Cell type–specific expression of splicing factors. (A) Heatmap of splicing factor expression level. Each line represents a splicing factor, while each column represents a specific cell. The color of the square corresponds to the variation of the expression level of the splicing factor in each specific cell as compared to the others (green, less expressed in the cell; red, more expressed in the cell; and black, no difference). (B) RT-qPCR analysis of the expression level of ESRP1, PTBP1, MBNL1, RBFOX2, and NOVA1 in a collection of fibroblasts, epithelial and endothelial cells. (C) Spearman correlations between splicing factor expression level and the inclusion rate of epithelial-included (EPI+), epithelial-skipped (EPI–), endothelial-included (ENDO+), endothelial-skipped (ENDO–), fibroblast-included (FIBRO+), and fibroblast-skipped (FIBRO–) exons. Warm colors indicate positive correlation (e.g., a high exon inclusion level that correlates with a high splicing factor expression level), whereas cold colors indicate negative correlation (e.g., a low exon inclusion level that correlates with a high splicing factor expression level).
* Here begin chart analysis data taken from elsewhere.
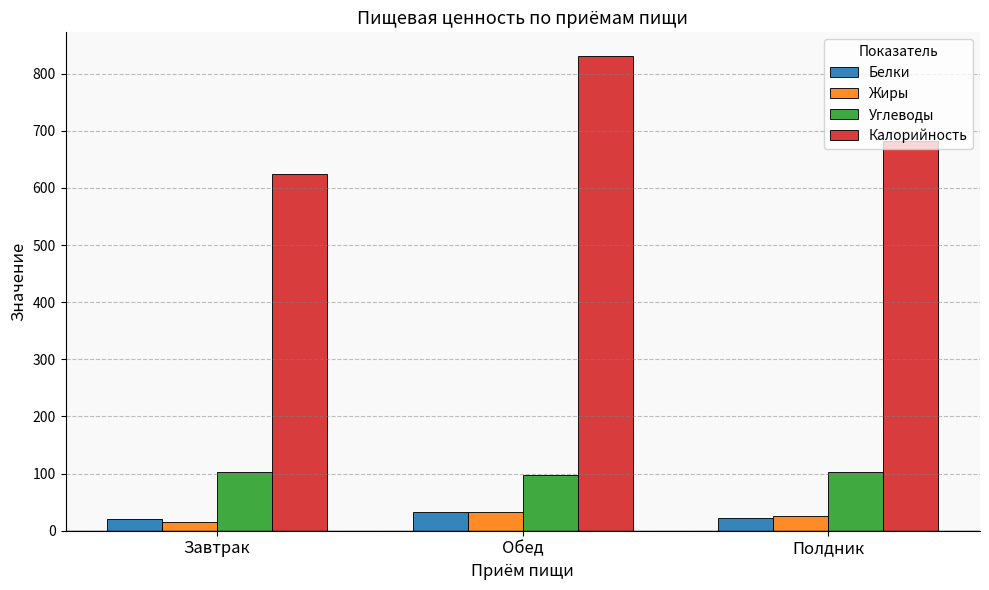

What are all the series names shown in the legend?

Белки, Жиры, Углеводы, Калорийность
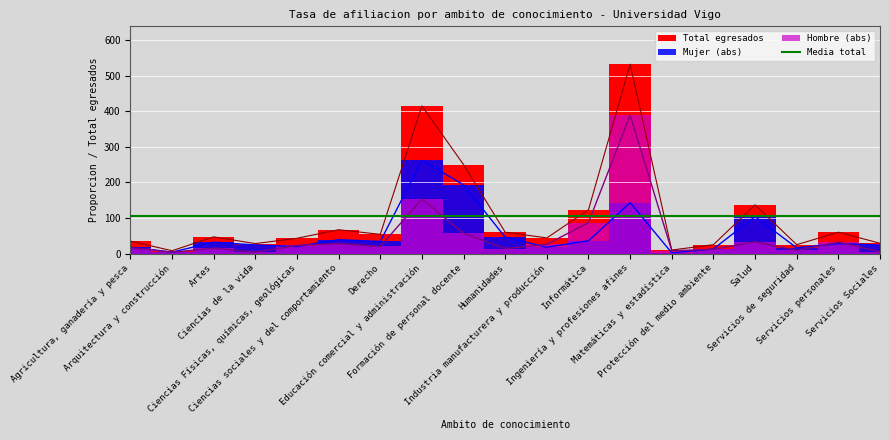

Which series has the largest total across all categories?

Total egresados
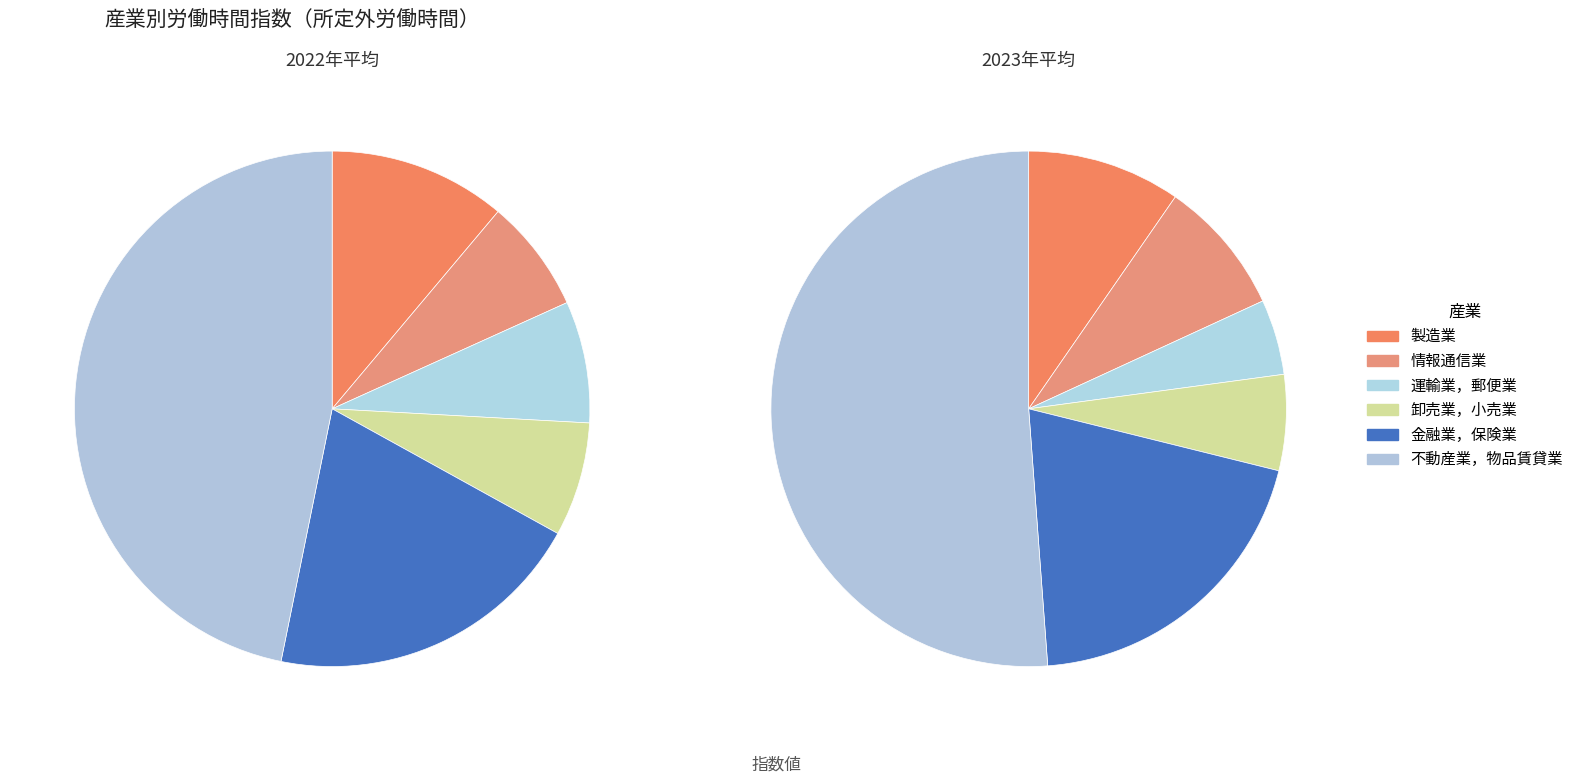

Is it true that 卸売業，小売業 is 6% of the pie?

True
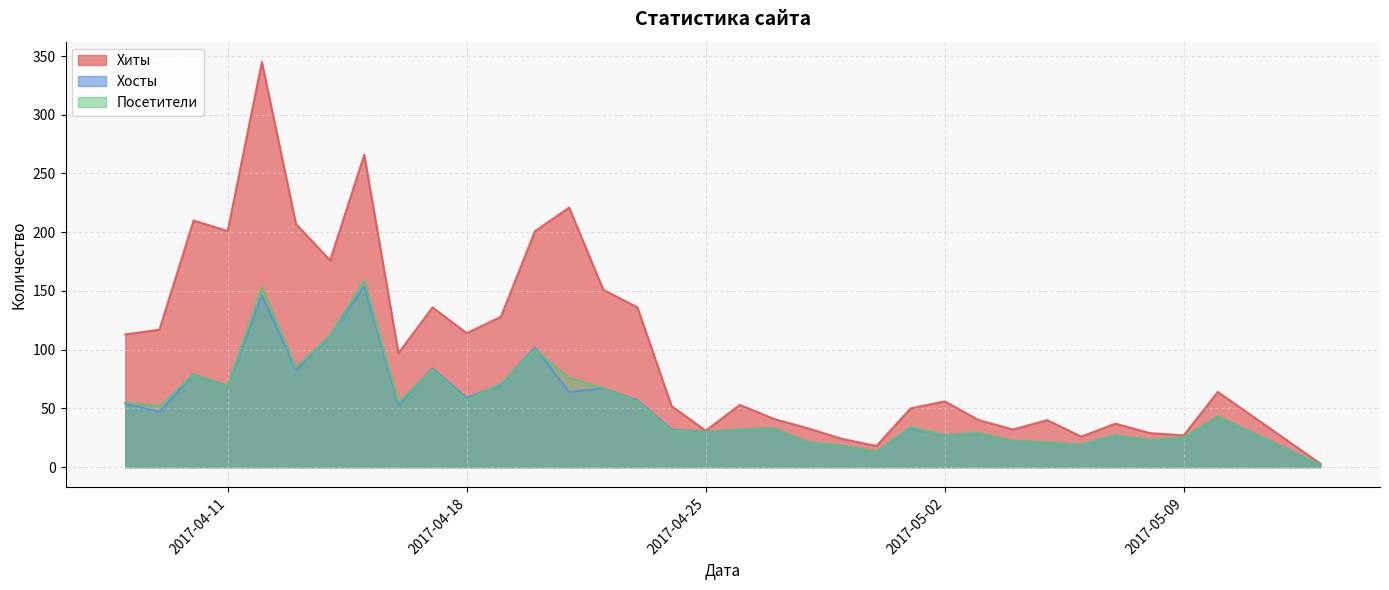

At which label is Хосты closest to 78?

2017-04-10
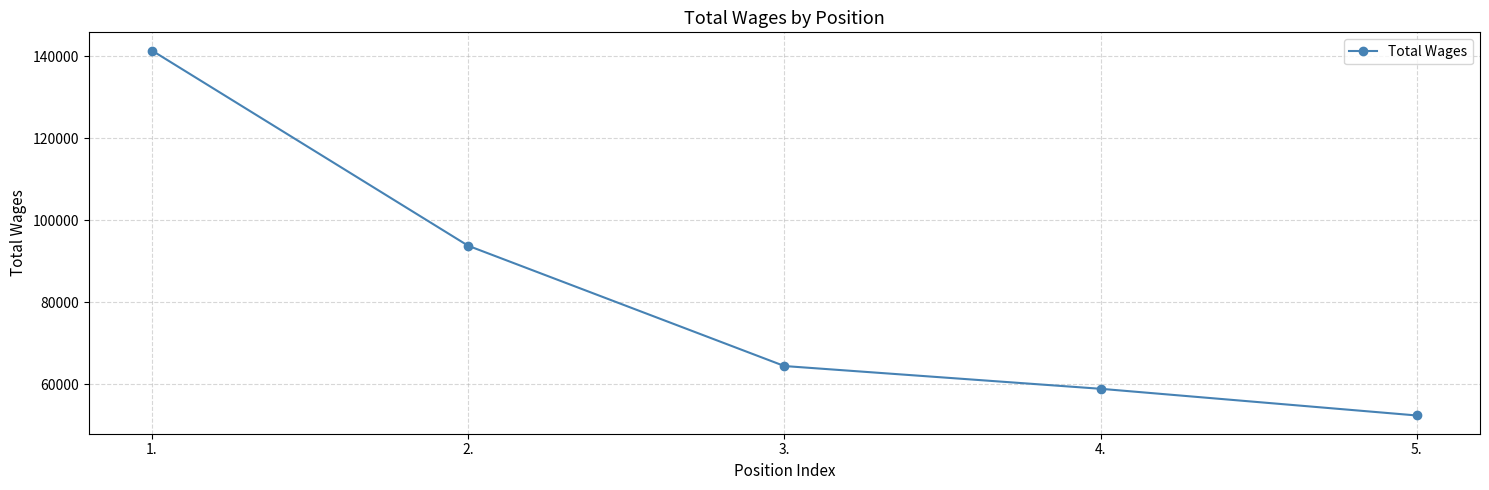

True or false: the data has more than 0 interior local peaks.

False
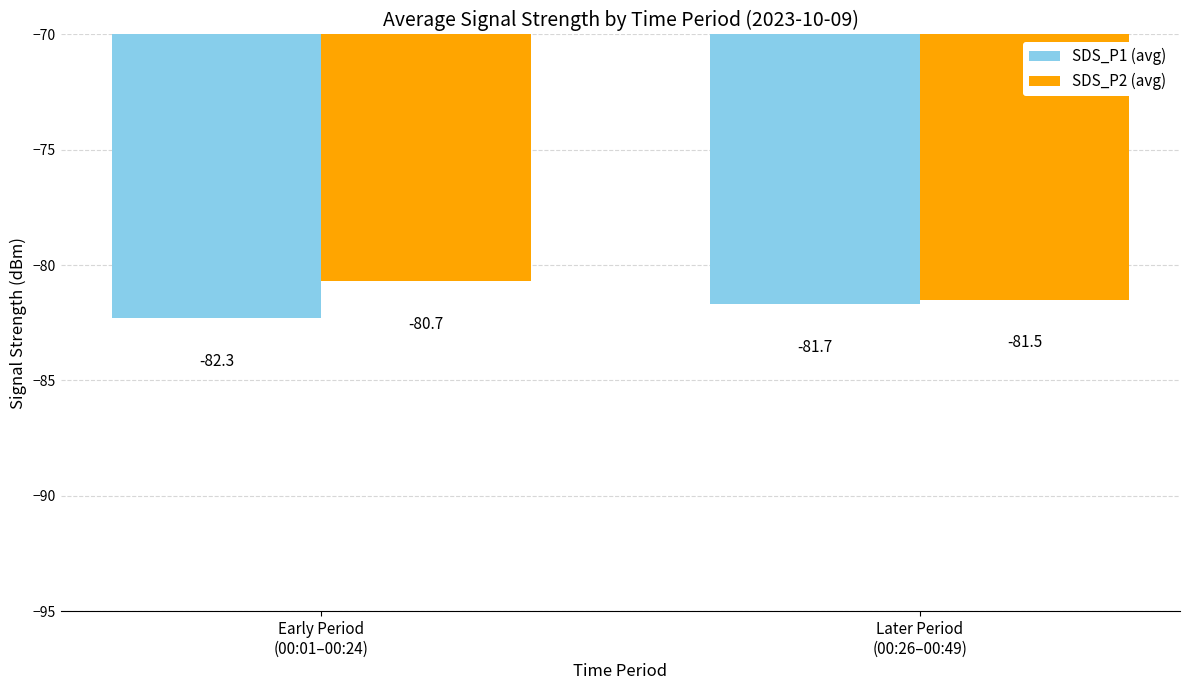

What is the approximate value of SDS_P1 (avg) at Later Period
(00:26–00:49)?

-81.7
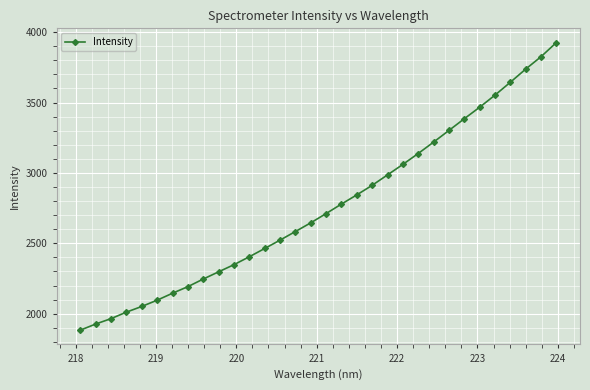

What is the difference between the maximum and second lowest values?

1998.2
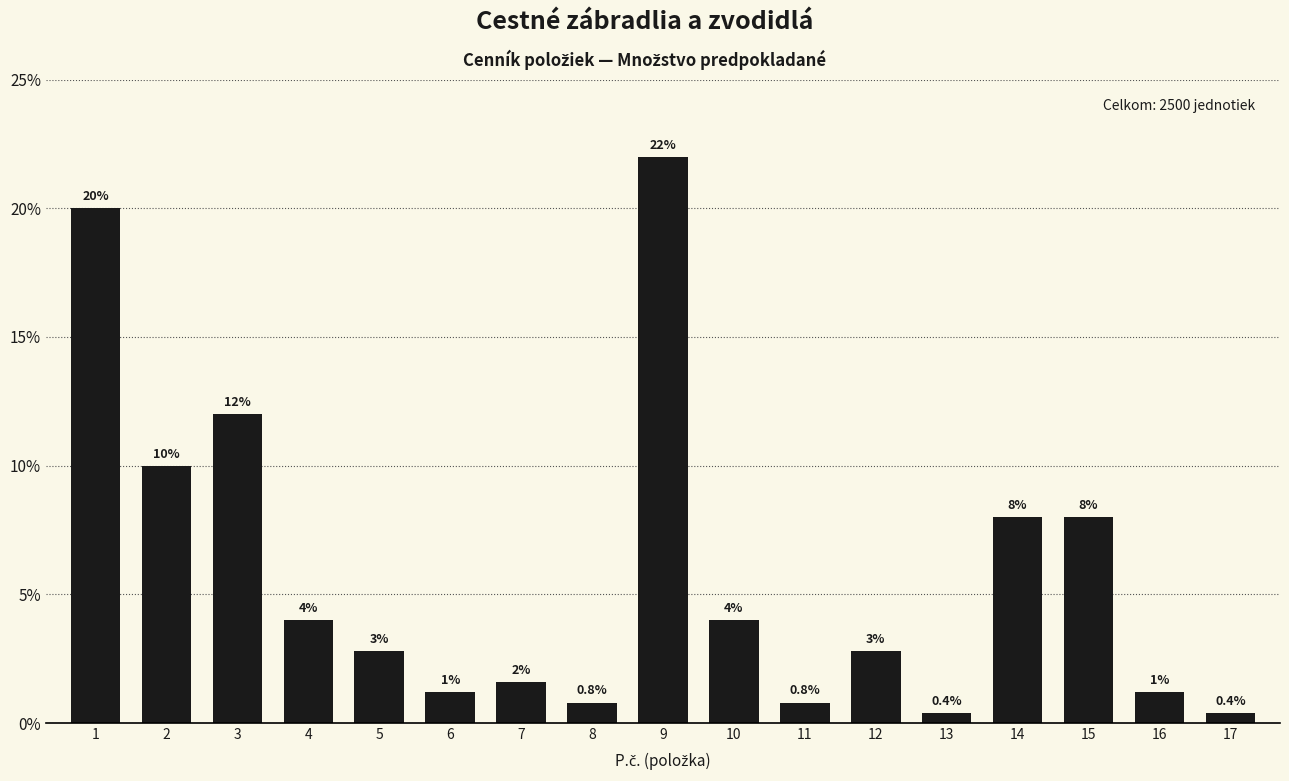

True or false: the data shows 0.1 at 3.

False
Gray boxes indicate correlations that were discarded because of values that were not statistically significant or insufficient data available to compute correlations. (D) Summary table of epithelial-, fibroblast-, and endothelial-specific exons predicted to be regulated by the ESRP1, PTBP1, and RBFOX2 splicing factors using RNA-seq, exon array, and CLIP-seq data sets (see Supplemental Fig. S4 for more information). The number and percentage of exons predicted to be regulated by each splicing factor in each category are indicated. (E) Schematic representation of splicing factor binding site enrichment in several sets of exons differentially regulated across epithelial, endothelial, or fibroblast cells. Columns define regions in which the binding site searches were done. (F) RT-PCR analyses of the effect of depleting ESRP1, RBFOX2, or PTBP1 on alternative splicing of selected genes in the MCF-7 epithelial cell line, the MDA-MB-231 fibroblast-like cell line, or the HUVEC endothelial cell line, respectively. (G) Venn diagrams representing the number of epithelial-, fibroblast-, and endothelial-specific exons predicted to be regulated by ESRP1, PTBP1, and/or RBFOX2.

Figure 5.

Dedicated CLIP-seq data visualization web interface. (A) Localization of predicted hnRNPH/F binding motifs in the vicinity of the ENAH exon 12 and their link to splicing factor data sets. (B) Reads from a CLIP-seq experiment corresponding to hnRNPF binding sites in the vicinity of the ENAH exon 12. (C) Visualization of exon array probe intensities in hnRNPH/F- or ESRP1-depleted cells as compared to control cells. RT-PCR analysis of the ENAH exon 12 inclusion rate in hnRNPH/F-depleted or control cells.